Je vous avouerais que je suis sidérée par le refus catégorique de François Legault de reconnaître – ou de comprendre – le racisme systémique. Par définition, «le racisme systémique est une forme de racisme qui est ancrée comme pratique normale au sein d’une société ou d’une organisation. Il peut conduire à des problèmes tels que la discrimination dans la justice pénale, l’emploi, le logement, les soins de santé, le pouvoir politique et l’éducation, entre autres».

Ainsi, le racisme systémique ne signifie pas que tout le monde est raciste tout le temps. Pour nous, les Autochtones, il prend de nombreuses formes: violence obstétricales, refus des professionnels de la santé de nous donner certains médicaments sous prétexte que nous pourrions être des toxicomanes, assumer que nous sommes en état d’ébriété si on se présente à l’hôpital avec des maux de ventre ou des vomissements, recevoir un service médiocre à cause de nos origines, coercition, des professionnels de la santé ne faisant aucun effort pour comprendre nos besoins s’il y a une barrière linguistique, etc.

Par conséquent, le racisme systémique ne signifie pas que tout le monde est raciste, mais plutôt que le système permet à ces patterns de perdurer et d’être parfois mortels, comme dans le cas de Joyce.

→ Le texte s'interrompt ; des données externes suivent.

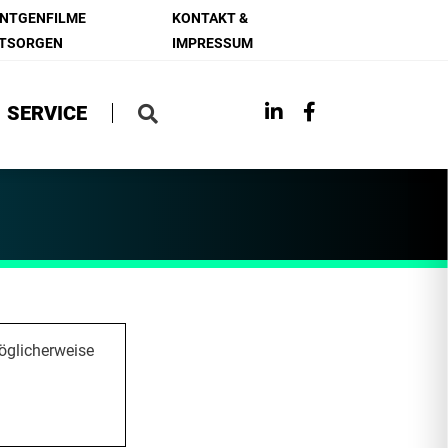
NTGENFILME
KONTAKT &
TSORGEN
IMPRESSUM
SERVICE
öglicherweise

Visiblement, les gens ont du mal à comprendre la portion «systémique», car il y a une très grande méconnaissance de la Loi sur les Indiens et des traités. Si tu connais la Loi sur les Indiens, tu sais donc que le racisme est inscrit dans la loi, dans la mesures où le gouvernement fédéral décide de notre identité, nos systèmes de gouvernance et l’occupation de nos territoires traditionnels.

Cette loi-là, des gens l’ont mise en œuvre et l’opèrent, même au Québec. Cette loi-là, un héritage de la doctrine de la découverte, continue d’affecter les interactions entre allochtones et Autochtones, que ce soit de manière consciente ou non. On l’a même entendu de la bouche d’une des deux infirmières: «On paie pour ça, nous.» Un commentaire violent qui trahis le manque d’éducation sur les questions autochtones.

Une femme est morte en direct sur Facebook. La moindre des choses serait de reconnaître qu’il y a un problème qui ne relève pas d’un simple cas isolé. Pour que les infirmières concernées aient été aussi à l’aise de faire ce genre de commentaires, c’est qu’elles sentaient qu’elles pouvaient le faire sans conséquences. Ne pas reconnaître le racisme systémique, je pense que c’est aussi un move politique pour ne pas mettre en œuvre les recommandations de la Commission Viens. Le gouvernement Legault a visiblement d’autres priorités.